Records excerpted from a collection:
════════════════

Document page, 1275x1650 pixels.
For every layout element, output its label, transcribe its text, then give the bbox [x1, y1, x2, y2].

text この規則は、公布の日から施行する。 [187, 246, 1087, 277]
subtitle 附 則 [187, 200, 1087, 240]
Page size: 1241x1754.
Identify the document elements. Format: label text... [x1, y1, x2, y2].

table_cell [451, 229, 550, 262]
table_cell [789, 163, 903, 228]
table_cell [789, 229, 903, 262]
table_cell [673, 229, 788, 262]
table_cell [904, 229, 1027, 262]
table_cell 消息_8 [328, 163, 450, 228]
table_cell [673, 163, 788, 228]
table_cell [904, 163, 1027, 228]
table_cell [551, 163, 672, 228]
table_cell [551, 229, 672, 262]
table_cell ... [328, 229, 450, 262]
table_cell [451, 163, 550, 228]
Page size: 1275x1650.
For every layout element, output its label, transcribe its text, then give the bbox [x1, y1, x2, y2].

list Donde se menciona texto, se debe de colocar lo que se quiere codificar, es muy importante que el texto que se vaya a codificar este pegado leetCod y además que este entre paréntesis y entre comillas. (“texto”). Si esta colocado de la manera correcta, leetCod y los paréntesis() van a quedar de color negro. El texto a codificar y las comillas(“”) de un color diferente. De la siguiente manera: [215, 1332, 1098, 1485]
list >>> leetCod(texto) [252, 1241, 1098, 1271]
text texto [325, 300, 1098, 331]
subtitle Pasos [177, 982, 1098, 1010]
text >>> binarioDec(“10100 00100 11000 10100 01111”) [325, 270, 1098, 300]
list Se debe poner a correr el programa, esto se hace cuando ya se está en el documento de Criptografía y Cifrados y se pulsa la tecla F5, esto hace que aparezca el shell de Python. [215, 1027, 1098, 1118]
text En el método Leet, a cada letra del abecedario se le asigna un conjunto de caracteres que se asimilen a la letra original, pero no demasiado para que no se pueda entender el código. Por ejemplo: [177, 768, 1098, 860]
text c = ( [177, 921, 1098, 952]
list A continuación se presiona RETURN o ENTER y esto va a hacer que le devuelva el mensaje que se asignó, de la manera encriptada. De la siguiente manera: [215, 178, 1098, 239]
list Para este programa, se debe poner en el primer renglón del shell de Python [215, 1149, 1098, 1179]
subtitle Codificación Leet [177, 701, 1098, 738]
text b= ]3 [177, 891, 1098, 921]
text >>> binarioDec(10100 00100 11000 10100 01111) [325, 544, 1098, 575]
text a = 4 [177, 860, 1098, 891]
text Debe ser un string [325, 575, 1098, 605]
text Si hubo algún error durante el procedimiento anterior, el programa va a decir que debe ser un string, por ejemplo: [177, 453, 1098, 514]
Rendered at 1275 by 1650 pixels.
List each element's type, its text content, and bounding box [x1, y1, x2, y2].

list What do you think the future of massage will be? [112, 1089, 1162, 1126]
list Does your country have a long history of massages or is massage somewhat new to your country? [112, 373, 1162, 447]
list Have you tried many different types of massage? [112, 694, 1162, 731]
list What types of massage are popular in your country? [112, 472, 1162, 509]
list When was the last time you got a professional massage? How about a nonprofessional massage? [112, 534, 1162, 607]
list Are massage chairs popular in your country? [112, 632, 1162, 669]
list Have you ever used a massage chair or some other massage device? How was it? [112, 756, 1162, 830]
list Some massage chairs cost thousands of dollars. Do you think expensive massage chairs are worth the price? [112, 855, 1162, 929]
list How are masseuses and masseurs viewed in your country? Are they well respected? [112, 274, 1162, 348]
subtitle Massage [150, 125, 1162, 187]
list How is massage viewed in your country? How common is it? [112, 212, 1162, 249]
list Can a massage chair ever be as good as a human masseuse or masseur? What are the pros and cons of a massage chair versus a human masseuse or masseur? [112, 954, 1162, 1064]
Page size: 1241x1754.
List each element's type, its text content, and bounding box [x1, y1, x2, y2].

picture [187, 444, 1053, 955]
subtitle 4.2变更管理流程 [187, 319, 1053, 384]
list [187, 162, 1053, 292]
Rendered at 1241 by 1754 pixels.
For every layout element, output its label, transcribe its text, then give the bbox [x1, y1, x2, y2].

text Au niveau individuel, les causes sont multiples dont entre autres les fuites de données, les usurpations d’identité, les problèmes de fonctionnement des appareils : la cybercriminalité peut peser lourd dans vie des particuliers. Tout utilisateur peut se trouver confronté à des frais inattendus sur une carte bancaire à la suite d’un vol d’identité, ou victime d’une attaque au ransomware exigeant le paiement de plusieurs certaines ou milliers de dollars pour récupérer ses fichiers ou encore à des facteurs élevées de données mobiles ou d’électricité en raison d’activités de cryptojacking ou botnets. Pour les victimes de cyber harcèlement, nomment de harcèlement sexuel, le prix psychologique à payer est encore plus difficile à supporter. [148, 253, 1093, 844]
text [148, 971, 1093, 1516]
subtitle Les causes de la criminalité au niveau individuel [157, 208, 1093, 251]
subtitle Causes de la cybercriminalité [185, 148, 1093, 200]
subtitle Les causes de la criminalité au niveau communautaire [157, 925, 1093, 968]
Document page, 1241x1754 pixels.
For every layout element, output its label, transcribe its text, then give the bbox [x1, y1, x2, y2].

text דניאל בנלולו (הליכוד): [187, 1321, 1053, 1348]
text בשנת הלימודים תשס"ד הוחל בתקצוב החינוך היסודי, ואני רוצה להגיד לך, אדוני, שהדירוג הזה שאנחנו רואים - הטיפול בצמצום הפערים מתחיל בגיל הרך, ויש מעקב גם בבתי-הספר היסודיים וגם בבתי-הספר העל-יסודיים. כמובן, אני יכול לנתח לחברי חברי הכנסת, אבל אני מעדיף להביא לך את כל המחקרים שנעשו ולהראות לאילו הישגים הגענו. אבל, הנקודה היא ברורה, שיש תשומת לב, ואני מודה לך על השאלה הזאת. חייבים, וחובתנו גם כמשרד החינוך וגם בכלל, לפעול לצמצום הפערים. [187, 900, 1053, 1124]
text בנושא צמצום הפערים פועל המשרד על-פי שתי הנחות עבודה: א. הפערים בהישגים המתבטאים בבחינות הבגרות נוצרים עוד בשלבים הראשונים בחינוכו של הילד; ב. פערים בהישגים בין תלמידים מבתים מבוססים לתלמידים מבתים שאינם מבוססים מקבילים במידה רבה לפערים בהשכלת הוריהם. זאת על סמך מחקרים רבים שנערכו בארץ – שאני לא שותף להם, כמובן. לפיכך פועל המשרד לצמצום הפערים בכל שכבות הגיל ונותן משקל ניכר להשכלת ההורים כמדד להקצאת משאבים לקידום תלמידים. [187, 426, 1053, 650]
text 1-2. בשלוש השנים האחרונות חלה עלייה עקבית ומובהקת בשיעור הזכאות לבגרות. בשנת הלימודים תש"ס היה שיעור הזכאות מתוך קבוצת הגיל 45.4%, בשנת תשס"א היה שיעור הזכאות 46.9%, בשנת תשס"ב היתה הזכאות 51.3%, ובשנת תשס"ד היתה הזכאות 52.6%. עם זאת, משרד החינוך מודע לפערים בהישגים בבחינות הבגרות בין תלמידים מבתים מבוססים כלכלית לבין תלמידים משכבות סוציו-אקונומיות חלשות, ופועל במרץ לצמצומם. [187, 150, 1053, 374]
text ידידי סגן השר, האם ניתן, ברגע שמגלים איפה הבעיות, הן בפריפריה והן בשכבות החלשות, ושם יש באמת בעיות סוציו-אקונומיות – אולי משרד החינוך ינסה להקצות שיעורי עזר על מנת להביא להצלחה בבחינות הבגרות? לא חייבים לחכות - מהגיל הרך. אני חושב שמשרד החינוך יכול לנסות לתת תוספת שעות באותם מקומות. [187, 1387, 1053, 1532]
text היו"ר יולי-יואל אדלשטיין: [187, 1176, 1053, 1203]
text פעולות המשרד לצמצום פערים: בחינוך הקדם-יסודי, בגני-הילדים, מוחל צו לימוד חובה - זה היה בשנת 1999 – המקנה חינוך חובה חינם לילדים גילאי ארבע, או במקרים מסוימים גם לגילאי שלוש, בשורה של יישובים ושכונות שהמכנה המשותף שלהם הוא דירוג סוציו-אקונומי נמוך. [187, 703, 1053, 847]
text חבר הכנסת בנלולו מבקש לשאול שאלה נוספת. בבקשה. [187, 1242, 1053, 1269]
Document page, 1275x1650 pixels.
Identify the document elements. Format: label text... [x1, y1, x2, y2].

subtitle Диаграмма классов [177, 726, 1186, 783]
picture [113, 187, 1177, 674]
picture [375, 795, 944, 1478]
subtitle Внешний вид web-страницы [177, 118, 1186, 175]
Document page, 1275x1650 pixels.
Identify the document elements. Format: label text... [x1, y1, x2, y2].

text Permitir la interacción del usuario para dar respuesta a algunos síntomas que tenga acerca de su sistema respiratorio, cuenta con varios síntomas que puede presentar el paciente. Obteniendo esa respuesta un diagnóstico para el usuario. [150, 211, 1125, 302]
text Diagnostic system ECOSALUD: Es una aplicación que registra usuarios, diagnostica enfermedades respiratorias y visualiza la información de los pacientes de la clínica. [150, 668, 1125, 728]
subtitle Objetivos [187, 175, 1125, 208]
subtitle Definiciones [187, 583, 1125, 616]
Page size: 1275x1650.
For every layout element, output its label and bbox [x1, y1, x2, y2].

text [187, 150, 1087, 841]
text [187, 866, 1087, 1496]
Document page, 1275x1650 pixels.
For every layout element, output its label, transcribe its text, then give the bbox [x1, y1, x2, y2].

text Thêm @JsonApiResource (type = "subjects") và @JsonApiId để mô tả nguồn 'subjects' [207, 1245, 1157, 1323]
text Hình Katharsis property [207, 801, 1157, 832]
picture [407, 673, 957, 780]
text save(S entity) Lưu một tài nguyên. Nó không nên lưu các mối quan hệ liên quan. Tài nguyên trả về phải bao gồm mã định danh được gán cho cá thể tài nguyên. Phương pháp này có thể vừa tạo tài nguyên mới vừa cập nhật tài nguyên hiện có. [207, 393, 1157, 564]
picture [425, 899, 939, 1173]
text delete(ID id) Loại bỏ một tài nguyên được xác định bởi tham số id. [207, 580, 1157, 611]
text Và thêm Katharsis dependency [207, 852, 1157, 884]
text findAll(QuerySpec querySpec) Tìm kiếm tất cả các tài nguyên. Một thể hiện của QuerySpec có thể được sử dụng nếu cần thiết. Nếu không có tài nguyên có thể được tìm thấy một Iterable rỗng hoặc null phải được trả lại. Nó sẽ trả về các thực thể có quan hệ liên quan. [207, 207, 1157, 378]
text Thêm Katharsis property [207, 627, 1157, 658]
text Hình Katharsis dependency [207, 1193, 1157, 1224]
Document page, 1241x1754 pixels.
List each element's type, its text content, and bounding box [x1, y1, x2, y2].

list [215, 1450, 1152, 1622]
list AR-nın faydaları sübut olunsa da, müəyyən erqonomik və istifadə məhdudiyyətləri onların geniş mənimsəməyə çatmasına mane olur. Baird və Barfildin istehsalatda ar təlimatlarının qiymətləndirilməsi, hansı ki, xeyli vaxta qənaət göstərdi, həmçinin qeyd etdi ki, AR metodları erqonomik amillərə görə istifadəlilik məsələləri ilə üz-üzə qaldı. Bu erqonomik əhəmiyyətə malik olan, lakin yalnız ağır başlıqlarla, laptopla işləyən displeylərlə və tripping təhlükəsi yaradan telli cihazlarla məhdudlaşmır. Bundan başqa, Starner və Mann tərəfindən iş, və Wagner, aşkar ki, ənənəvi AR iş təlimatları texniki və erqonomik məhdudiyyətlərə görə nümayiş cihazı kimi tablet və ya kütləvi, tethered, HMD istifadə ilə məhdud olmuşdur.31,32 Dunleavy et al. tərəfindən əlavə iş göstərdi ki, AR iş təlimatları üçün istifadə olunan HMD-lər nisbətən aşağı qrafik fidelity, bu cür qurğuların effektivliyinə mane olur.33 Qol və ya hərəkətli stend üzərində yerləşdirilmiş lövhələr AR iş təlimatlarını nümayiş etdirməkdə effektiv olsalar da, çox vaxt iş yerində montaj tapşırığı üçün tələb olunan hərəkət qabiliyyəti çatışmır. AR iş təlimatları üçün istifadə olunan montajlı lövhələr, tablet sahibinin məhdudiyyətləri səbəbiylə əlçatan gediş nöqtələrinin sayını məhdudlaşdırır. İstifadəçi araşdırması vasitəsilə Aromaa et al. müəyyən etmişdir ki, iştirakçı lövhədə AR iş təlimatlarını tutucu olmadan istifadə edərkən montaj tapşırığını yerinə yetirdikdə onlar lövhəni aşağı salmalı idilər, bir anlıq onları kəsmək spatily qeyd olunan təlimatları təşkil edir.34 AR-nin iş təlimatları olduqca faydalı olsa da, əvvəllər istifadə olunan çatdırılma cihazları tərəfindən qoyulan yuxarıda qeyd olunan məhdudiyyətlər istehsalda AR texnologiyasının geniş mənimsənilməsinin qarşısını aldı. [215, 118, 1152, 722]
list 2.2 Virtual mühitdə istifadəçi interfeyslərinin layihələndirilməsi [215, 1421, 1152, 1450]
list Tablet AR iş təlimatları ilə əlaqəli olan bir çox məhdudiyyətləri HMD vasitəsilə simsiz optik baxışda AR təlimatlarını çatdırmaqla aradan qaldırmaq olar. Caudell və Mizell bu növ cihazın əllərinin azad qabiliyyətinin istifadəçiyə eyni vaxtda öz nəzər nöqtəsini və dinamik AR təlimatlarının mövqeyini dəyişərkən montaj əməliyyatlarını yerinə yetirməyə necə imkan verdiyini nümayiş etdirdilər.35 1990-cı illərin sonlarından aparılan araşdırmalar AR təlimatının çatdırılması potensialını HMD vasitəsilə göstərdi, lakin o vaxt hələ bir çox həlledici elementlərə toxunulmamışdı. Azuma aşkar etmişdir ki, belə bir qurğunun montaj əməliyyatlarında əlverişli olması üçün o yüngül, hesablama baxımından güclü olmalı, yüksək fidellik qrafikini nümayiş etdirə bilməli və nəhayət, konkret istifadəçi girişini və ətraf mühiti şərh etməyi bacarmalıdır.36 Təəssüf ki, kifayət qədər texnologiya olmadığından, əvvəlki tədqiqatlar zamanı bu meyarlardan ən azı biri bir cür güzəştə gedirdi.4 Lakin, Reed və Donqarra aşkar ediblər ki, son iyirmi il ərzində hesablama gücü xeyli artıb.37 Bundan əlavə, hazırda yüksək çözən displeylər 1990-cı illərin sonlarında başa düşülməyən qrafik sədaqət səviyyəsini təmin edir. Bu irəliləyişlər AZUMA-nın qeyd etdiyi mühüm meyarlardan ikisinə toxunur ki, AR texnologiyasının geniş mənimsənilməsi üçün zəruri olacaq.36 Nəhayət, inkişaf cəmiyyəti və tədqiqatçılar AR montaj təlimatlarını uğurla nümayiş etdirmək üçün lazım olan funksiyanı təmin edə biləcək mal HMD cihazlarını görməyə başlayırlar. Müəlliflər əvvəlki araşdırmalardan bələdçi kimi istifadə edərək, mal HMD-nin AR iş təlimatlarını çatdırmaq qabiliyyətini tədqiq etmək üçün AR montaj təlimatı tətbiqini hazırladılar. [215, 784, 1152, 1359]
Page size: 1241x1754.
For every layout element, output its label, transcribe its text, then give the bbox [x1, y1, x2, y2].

════════════════

Directions for this task ->
From the records above, pull every line that carries the word "Python".

Task solution ->
list Se debe poner a correr el programa, esto se hace cuando ya se está en el documento de Criptografía y Cifrados y se pulsa la tecla F5, esto hace que aparezca el shell de Python. [215, 1027, 1098, 1118]
list Para este programa, se debe poner en el primer renglón del shell de Python [215, 1149, 1098, 1179]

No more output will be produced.